Returns: The model to execute.

metricx.selector.power_policy(task: metricx.task.Task, metric: Union[str, metricx.metric.Metric, None] = None) → str[source]¶: Select the model with the most samples needed to achieve power.

metricx.selector.random_policy(task: metricx.task.Task, metric: Union[str, metricx.metric.Metric, None] = None) → str[source]¶: Select a random model.

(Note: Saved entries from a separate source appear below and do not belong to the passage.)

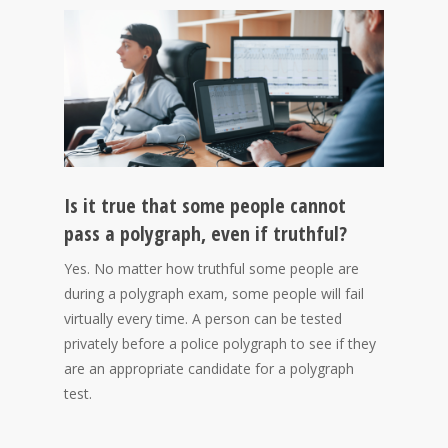
Is it true that some people cannot
pass a polygraph, even if truthful?
Yes. No matter how truthful some people are
during a polygraph exam, some people will fail
virtually every time. A person can be tested
privately before a police polygraph to see if they
are an appropriate candidate for a polygraph
test.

metricx.selector.stderr_policy(task: metricx.task.Task, metric: Union[str, metricx.metric.Metric, None] = None) → str[source]¶: Select the model with the largest variance.

metricx.selector.ucb_policy(task: metricx.task.Task, metric: Union[str, metricx.metric.Metric, None] = None) → str[source]¶: Select the model with the largest upper confidence bound.

metricx.task module¶

class metricx.task.Task(name: str, metrics: List[metricx.metric.Metric])[source]¶

Bases: object

This class represents a task which is used to evaluate models.

name¶: The name of the task.

metrics¶: A list of Metrics which are produced by models which are executed on the task. The first metric in this list is considered the default metric.

best(metric: Union[str, metricx.metric.Metric]) → str[source]¶

Get the best model.

Parameters: metric – The target metric to sort by.
Returns: The best model on this task.

get_metric(metric: Union[str, metricx.metric.Metric, None]) → metricx.metric.Metric[source]¶

likelihood(rank: List[str], metric: Union[str, metricx.metric.Metric, None] = None, N: int = 1000)[source]¶

Estimate the likelihood of the given ranking.

Parameters

rank – A proposed list of models sorted from best to worst.
metric – The target metric.
N – The number of samples to use for the estimation,

Returns

A probability of the given ranking being the true ranking.

model_to_mu_var_n(metric: Union[str, metricx.metric.Metric, None])[source]¶: Compute mean, variance, and count.

rank(metric: Union[str, metricx.metric.Metric, None] = None) → List[str][source]¶

Rank the models.

Parameters: metric – The target metric to sort by.
Returns: A list of models, sorted from best to worst.

report(model: str, result: Dict[Union[str, metricx.metric.Metric], float])[source]¶

Report a result for the specified model.

Parameters

model – A string identifying the model.
result – A dictionary mapping each metric to its value.

Raises

KeyError – If the result dictionary is missing metrics.

samples_to_achieve_power(modelA: str, modelB: str, metric: Union[str, metricx.metric.Metric, None] = None)[source]¶

Number of samples needed to achieve power.

This method estimates the number of samples needed - for each model - to achieve 50% statistical power. This corresponds to the probability of detecting a statistically significant effect (p-value=0.1) if there is one.

to_bokeh()[source]¶: Export to bokeh Figure.

to_csv(path_to_csv)[source]¶

Export to CSV.

Parameters: path_to_csv – The path to write the csv.

to_df() → pandas.core.frame.DataFrame[source]¶

Export to DataFrame.

Returns: A DataFrame where each row corresponds to a single run.

to_figure() → matplotlib.figure.Figure[source]¶

Export to Figure.

Returns: A Figure where each subplot shows a metric.